-------- RECORDS FOR PROCESSING

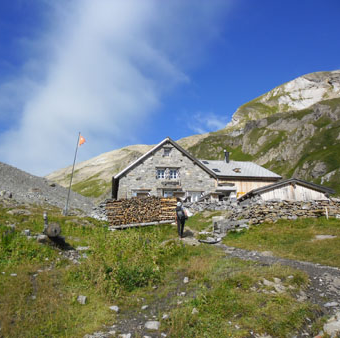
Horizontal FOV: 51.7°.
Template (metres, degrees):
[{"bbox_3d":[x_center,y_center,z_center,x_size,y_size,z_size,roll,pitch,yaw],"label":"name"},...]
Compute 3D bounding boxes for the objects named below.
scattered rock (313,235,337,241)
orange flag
[{"bbox_3d":[6.509,2.867,14.700,1.000,0.260,0.650,0,-20,0],"label":"scattered rock"},{"bbox_3d":[-7.117,-2.272,28.500,0.650,1.000,0.250,0,-20,0],"label":"orange flag"}]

----------------

Output each item above word for word, leaving out the pictures.

Horizontal FOV: 51.7°.
Template (metres, degrees):
[{"bbox_3d":[x_center,y_center,z_center,x_size,y_size,z_size,roll,pitch,yaw],"label":"name"},...]
Compute 3D bounding boxes for the objects named below.
scattered rock (313,235,337,241)
orange flag
[{"bbox_3d":[6.509,2.867,14.700,1.000,0.260,0.650,0,-20,0],"label":"scattered rock"},{"bbox_3d":[-7.117,-2.272,28.500,0.650,1.000,0.250,0,-20,0],"label":"orange flag"}]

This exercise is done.